--- BEGIN Data to use ---
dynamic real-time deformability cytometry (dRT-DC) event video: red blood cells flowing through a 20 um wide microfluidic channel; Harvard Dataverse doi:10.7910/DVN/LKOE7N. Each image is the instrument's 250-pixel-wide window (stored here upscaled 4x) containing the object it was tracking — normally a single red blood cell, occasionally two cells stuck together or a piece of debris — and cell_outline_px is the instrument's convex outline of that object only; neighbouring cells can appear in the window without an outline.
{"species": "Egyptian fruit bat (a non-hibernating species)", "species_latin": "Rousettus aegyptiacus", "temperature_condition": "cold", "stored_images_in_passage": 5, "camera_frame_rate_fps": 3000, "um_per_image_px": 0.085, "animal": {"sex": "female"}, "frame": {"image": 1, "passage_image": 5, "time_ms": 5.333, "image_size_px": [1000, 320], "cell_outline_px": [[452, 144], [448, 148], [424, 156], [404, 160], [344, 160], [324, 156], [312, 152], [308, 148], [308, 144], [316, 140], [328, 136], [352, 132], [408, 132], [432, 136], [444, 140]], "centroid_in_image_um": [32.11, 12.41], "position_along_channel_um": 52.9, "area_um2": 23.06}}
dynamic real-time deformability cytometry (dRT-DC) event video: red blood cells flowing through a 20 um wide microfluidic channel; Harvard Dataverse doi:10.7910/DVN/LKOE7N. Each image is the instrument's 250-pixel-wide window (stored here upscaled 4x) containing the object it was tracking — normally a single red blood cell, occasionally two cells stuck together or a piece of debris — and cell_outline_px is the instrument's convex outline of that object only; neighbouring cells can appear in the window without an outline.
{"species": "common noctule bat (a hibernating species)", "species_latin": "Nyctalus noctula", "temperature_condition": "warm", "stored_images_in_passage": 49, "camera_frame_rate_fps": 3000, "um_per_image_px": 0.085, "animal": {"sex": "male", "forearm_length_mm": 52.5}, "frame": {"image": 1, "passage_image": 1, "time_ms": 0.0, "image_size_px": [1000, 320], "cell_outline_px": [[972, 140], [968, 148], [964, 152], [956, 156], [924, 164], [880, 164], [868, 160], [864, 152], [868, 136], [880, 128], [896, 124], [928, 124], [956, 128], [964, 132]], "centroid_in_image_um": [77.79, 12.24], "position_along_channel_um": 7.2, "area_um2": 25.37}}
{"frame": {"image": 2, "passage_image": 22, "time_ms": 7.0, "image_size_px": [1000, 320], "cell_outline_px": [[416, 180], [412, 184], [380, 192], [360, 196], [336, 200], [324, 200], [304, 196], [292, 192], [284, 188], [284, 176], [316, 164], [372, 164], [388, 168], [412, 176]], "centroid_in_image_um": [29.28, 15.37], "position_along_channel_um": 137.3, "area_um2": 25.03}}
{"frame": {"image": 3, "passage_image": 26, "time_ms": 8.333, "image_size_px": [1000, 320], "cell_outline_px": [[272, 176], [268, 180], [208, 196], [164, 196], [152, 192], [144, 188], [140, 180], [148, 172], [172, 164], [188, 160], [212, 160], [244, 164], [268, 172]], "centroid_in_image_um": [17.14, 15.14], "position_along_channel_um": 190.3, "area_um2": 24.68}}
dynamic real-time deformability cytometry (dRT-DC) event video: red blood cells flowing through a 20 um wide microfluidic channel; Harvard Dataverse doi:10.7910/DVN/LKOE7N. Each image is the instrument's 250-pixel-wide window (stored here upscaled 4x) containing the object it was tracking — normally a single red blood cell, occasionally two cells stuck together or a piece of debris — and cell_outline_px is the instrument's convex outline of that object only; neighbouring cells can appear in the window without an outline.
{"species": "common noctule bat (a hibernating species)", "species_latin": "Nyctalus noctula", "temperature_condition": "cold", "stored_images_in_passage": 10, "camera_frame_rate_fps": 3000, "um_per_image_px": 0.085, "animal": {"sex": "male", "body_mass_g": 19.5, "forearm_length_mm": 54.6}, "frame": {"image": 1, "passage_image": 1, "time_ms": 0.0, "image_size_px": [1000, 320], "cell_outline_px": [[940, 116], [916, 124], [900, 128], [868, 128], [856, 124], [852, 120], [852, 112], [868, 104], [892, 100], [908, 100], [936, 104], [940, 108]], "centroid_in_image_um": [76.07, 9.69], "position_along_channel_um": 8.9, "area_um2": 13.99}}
--- END Data to use ---
## What is needed:
Write out every line from the records above, word for word.

## Written answer:
dynamic real-time deformability cytometry (dRT-DC) event video: red blood cells flowing through a 20 um wide microfluidic channel; Harvard Dataverse doi:10.7910/DVN/LKOE7N. Each image is the instrument's 250-pixel-wide window (stored here upscaled 4x) containing the object it was tracking — normally a single red blood cell, occasionally two cells stuck together or a piece of debris — and cell_outline_px is the instrument's convex outline of that object only; neighbouring cells can appear in the window without an outline.
{"species": "Egyptian fruit bat (a non-hibernating species)", "species_latin": "Rousettus aegyptiacus", "temperature_condition": "cold", "stored_images_in_passage": 5, "camera_frame_rate_fps": 3000, "um_per_image_px": 0.085, "animal": {"sex": "female"}, "frame": {"image": 1, "passage_image": 5, "time_ms": 5.333, "image_size_px": [1000, 320], "cell_outline_px": [[452, 144], [448, 148], [424, 156], [404, 160], [344, 160], [324, 156], [312, 152], [308, 148], [308, 144], [316, 140], [328, 136], [352, 132], [408, 132], [432, 136], [444, 140]], "centroid_in_image_um": [32.11, 12.41], "position_along_channel_um": 52.9, "area_um2": 23.06}}
dynamic real-time deformability cytometry (dRT-DC) event video: red blood cells flowing through a 20 um wide microfluidic channel; Harvard Dataverse doi:10.7910/DVN/LKOE7N. Each image is the instrument's 250-pixel-wide window (stored here upscaled 4x) containing the object it was tracking — normally a single red blood cell, occasionally two cells stuck together or a piece of debris — and cell_outline_px is the instrument's convex outline of that object only; neighbouring cells can appear in the window without an outline.
{"species": "common noctule bat (a hibernating species)", "species_latin": "Nyctalus noctula", "temperature_condition": "warm", "stored_images_in_passage": 49, "camera_frame_rate_fps": 3000, "um_per_image_px": 0.085, "animal": {"sex": "male", "forearm_length_mm": 52.5}, "frame": {"image": 1, "passage_image": 1, "time_ms": 0.0, "image_size_px": [1000, 320], "cell_outline_px": [[972, 140], [968, 148], [964, 152], [956, 156], [924, 164], [880, 164], [868, 160], [864, 152], [868, 136], [880, 128], [896, 124], [928, 124], [956, 128], [964, 132]], "centroid_in_image_um": [77.79, 12.24], "position_along_channel_um": 7.2, "area_um2": 25.37}}
{"frame": {"image": 2, "passage_image": 22, "time_ms": 7.0, "image_size_px": [1000, 320], "cell_outline_px": [[416, 180], [412, 184], [380, 192], [360, 196], [336, 200], [324, 200], [304, 196], [292, 192], [284, 188], [284, 176], [316, 164], [372, 164], [388, 168], [412, 176]], "centroid_in_image_um": [29.28, 15.37], "position_along_channel_um": 137.3, "area_um2": 25.03}}
{"frame": {"image": 3, "passage_image": 26, "time_ms": 8.333, "image_size_px": [1000, 320], "cell_outline_px": [[272, 176], [268, 180], [208, 196], [164, 196], [152, 192], [144, 188], [140, 180], [148, 172], [172, 164], [188, 160], [212, 160], [244, 164], [268, 172]], "centroid_in_image_um": [17.14, 15.14], "position_along_channel_um": 190.3, "area_um2": 24.68}}
dynamic real-time deformability cytometry (dRT-DC) event video: red blood cells flowing through a 20 um wide microfluidic channel; Harvard Dataverse doi:10.7910/DVN/LKOE7N. Each image is the instrument's 250-pixel-wide window (stored here upscaled 4x) containing the object it was tracking — normally a single red blood cell, occasionally two cells stuck together or a piece of debris — and cell_outline_px is the instrument's convex outline of that object only; neighbouring cells can appear in the window without an outline.
{"species": "common noctule bat (a hibernating species)", "species_latin": "Nyctalus noctula", "temperature_condition": "cold", "stored_images_in_passage": 10, "camera_frame_rate_fps": 3000, "um_per_image_px": 0.085, "animal": {"sex": "male", "body_mass_g": 19.5, "forearm_length_mm": 54.6}, "frame": {"image": 1, "passage_image": 1, "time_ms": 0.0, "image_size_px": [1000, 320], "cell_outline_px": [[940, 116], [916, 124], [900, 128], [868, 128], [856, 124], [852, 120], [852, 112], [868, 104], [892, 100], [908, 100], [936, 104], [940, 108]], "centroid_in_image_um": [76.07, 9.69], "position_along_channel_um": 8.9, "area_um2": 13.99}}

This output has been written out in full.